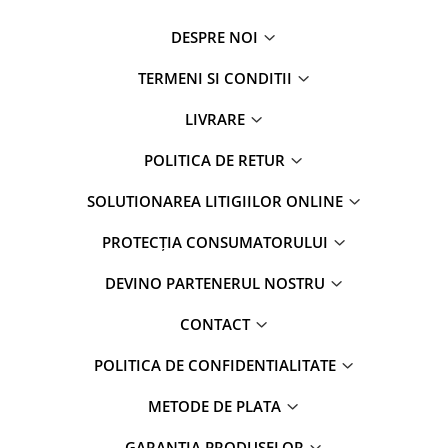
DESPRE NOI
TERMENI SI CONDITII
LIVRARE
POLITICA DE RETUR
SOLUTIONAREA LITIGIILOR ONLINE
PROTECȚIA CONSUMATORULUI
DEVINO PARTENERUL NOSTRU
CONTACT
POLITICA DE CONFIDENTIALITATE
METODE DE PLATA
GARANTIA PRODUSELOR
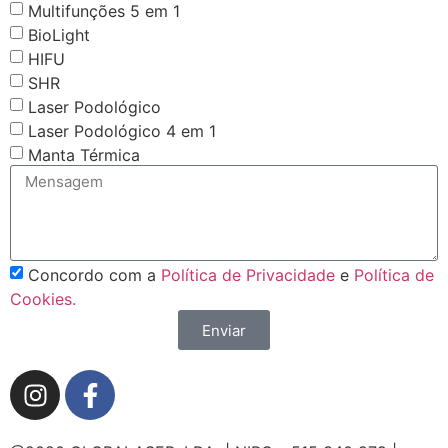
Multifunções 5 em 1
BioLight
HIFU
SHR
Laser Podológico
Laser Podológico 4 em 1
Manta Térmica
Concordo com a
Política de Privacidade
e
Política de
Cookies.
Enviar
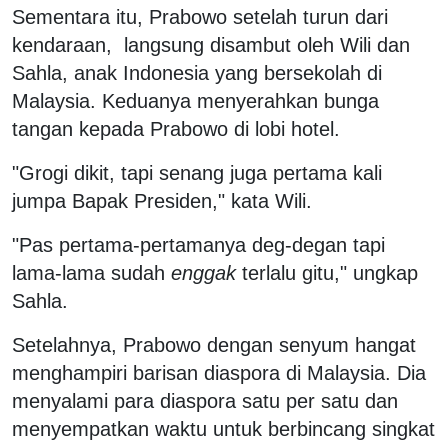
Sementara itu, Prabowo setelah turun dari
kendaraan, langsung disambut oleh Wili dan
Sahla, anak Indonesia yang bersekolah di
Malaysia. Keduanya menyerahkan bunga
tangan kepada Prabowo di lobi hotel.
"Grogi dikit, tapi senang juga pertama kali
jumpa Bapak Presiden," kata Wili.
"Pas pertama-pertamanya deg-degan tapi
lama-lama sudah
enggak
terlalu gitu," ungkap
Sahla.
Setelahnya, Prabowo dengan senyum hangat
menghampiri barisan diaspora di Malaysia. Dia
menyalami para diaspora satu per satu dan
menyempatkan waktu untuk berbincang singkat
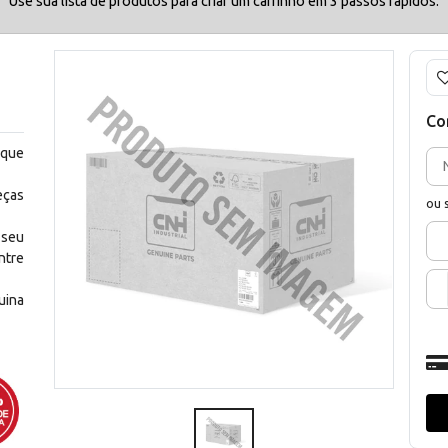
Use sua lista de produtos para criar um carrinho em 3 passos rápidos.
Co
 que
eças
ou 
 seu
ntre
uina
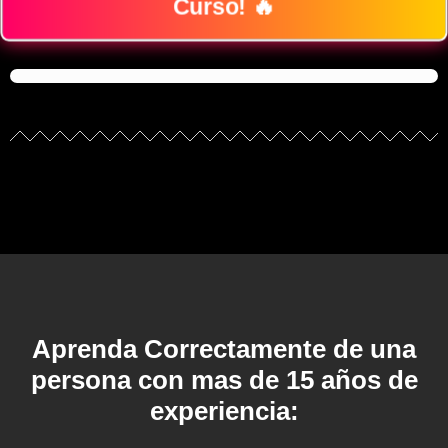
Curso! 🔥
Aprenda Correctamente de una
persona con mas de 15 años de
experiencia:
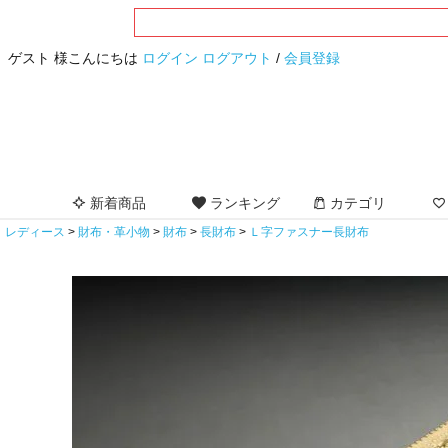
ゲスト 様こんにちは
ログイン
ログアウト
/
会員登録
新着商品
ランキング
カテゴリ
レディース
財布・革小物
財布
長財布
Ｌ字ファスナー長財布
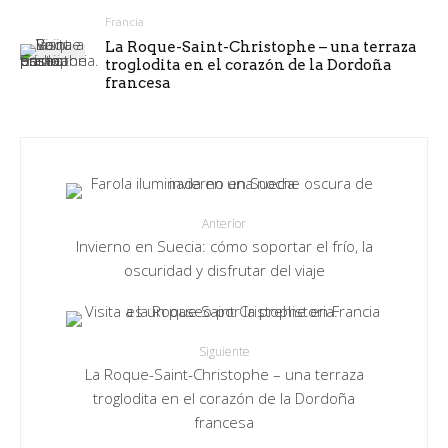
Francia
La Roque-Saint-Christophe – una terraza
troglodita en el corazón de la Dordoña
francesa
Anterior
Invierno en Suecia: cómo soportar el frío, la
oscuridad y disfrutar del viaje
Siguiente
La Roque-Saint-Christophe – una terraza
troglodita en el corazón de la Dordoña
francesa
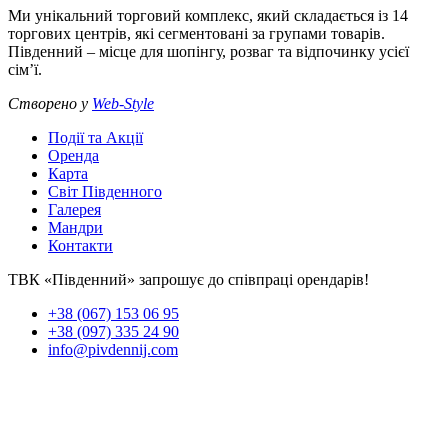
Ми унікальний торговий комплекс, який складається із 14
торгових центрів, які сегментовані за групами товарів.
Південний – місце для шопінгу, розваг та відпочинку усієї
сім’ї.
Створено у
Web-Style
Події та Акції
Оренда
Карта
Світ Південного
Галерея
Мандри
Контакти
ТВК «Південний» запрошує до співпраці орендарів!
+38 (067) 153 06 95
+38 (097) 335 24 90
info@pivdennij.com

------------------------------------------------------------

» **Task instructions**:
Locate "tangan kepada Prabowo di lobi hotel." in the listing above, then print exactly the lines from that line through the final one, omitting all pictures.

» **Solution below**:
tangan kepada Prabowo di lobi hotel.
"Grogi dikit, tapi senang juga pertama kali
jumpa Bapak Presiden," kata Wili.
"Pas pertama-pertamanya deg-degan tapi
lama-lama sudah
enggak
terlalu gitu," ungkap
Sahla.
Setelahnya, Prabowo dengan senyum hangat
menghampiri barisan diaspora di Malaysia. Dia
menyalami para diaspora satu per satu dan
menyempatkan waktu untuk berbincang singkat
Use sua lista de produtos para criar um carrinho em 3 passos rápidos.
Co
 que
eças
ou 
 seu
ntre
uina
Curso! 🔥
Aprenda Correctamente de una
persona con mas de 15 años de
experiencia:
ゲスト 様こんにちは
ログイン
ログアウト
/
会員登録
新着商品
ランキング
カテゴリ
レディース
財布・革小物
財布
長財布
Ｌ字ファスナー長財布
Francia
La Roque-Saint-Christophe – una terraza
troglodita en el corazón de la Dordoña
francesa
Anterior
Invierno en Suecia: cómo soportar el frío, la
oscuridad y disfrutar del viaje
Siguiente
La Roque-Saint-Christophe – una terraza
troglodita en el corazón de la Dordoña
francesa
Ми унікальний торговий комплекс, який складається із 14
торгових центрів, які сегментовані за групами товарів.
Південний – місце для шопінгу, розваг та відпочинку усієї
сім’ї.
Створено у
Web-Style
Події та Акції
Оренда
Карта
Світ Південного
Галерея
Мандри
Контакти
ТВК «Південний» запрошує до співпраці орендарів!
+38 (067) 153 06 95
+38 (097) 335 24 90
info@pivdennij.com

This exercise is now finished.